* **TRY IT**
In the material below, the lines containing the word "wrist" are required; copy each of them.

* **SOURCE MATERIAL**
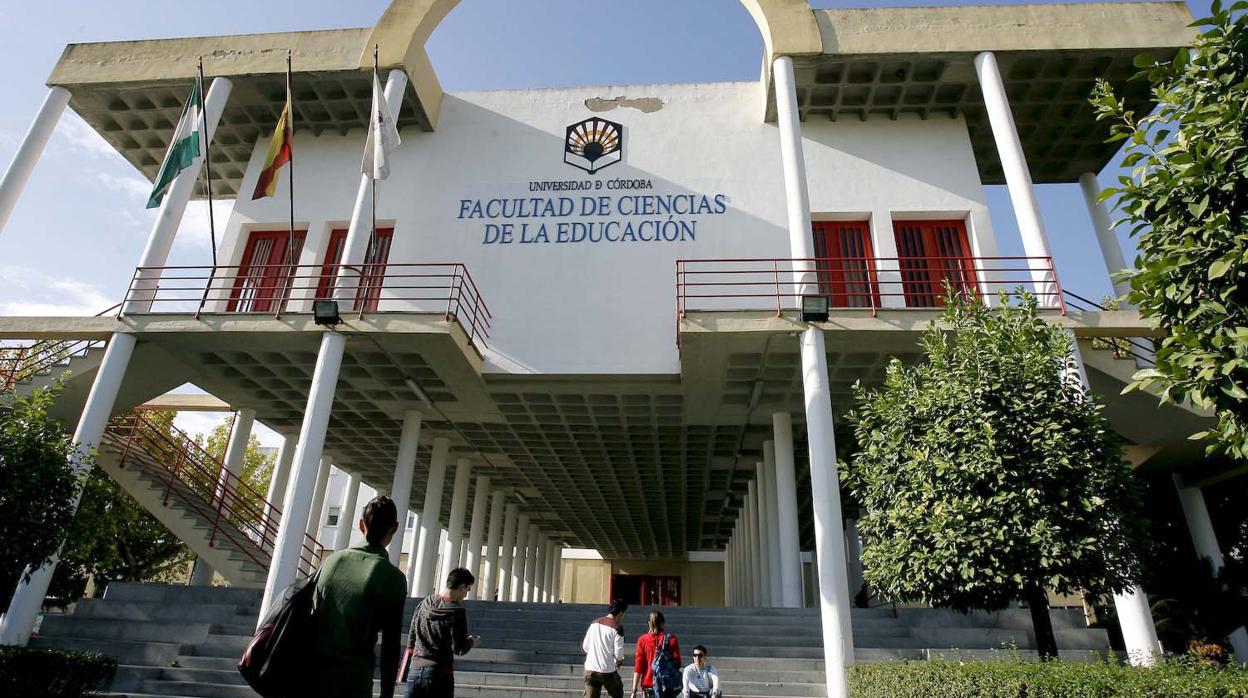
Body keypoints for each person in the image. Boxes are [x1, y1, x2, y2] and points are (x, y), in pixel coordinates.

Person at [308, 495, 408, 698]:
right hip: (354, 681)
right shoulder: (394, 578)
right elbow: (390, 645)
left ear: (361, 524)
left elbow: (311, 617)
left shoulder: (331, 562)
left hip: (314, 677)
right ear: (394, 527)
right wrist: (387, 692)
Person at [404, 567, 482, 697]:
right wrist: (471, 642)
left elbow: (411, 637)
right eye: (467, 590)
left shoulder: (425, 603)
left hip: (414, 671)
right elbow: (459, 648)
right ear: (462, 587)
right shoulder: (457, 612)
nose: (465, 595)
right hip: (439, 673)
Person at [581, 598, 628, 698]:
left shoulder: (594, 623)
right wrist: (619, 662)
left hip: (590, 669)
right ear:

* **TASK ANSWER**
right wrist: (387, 692)
right wrist: (471, 642)
right wrist: (619, 662)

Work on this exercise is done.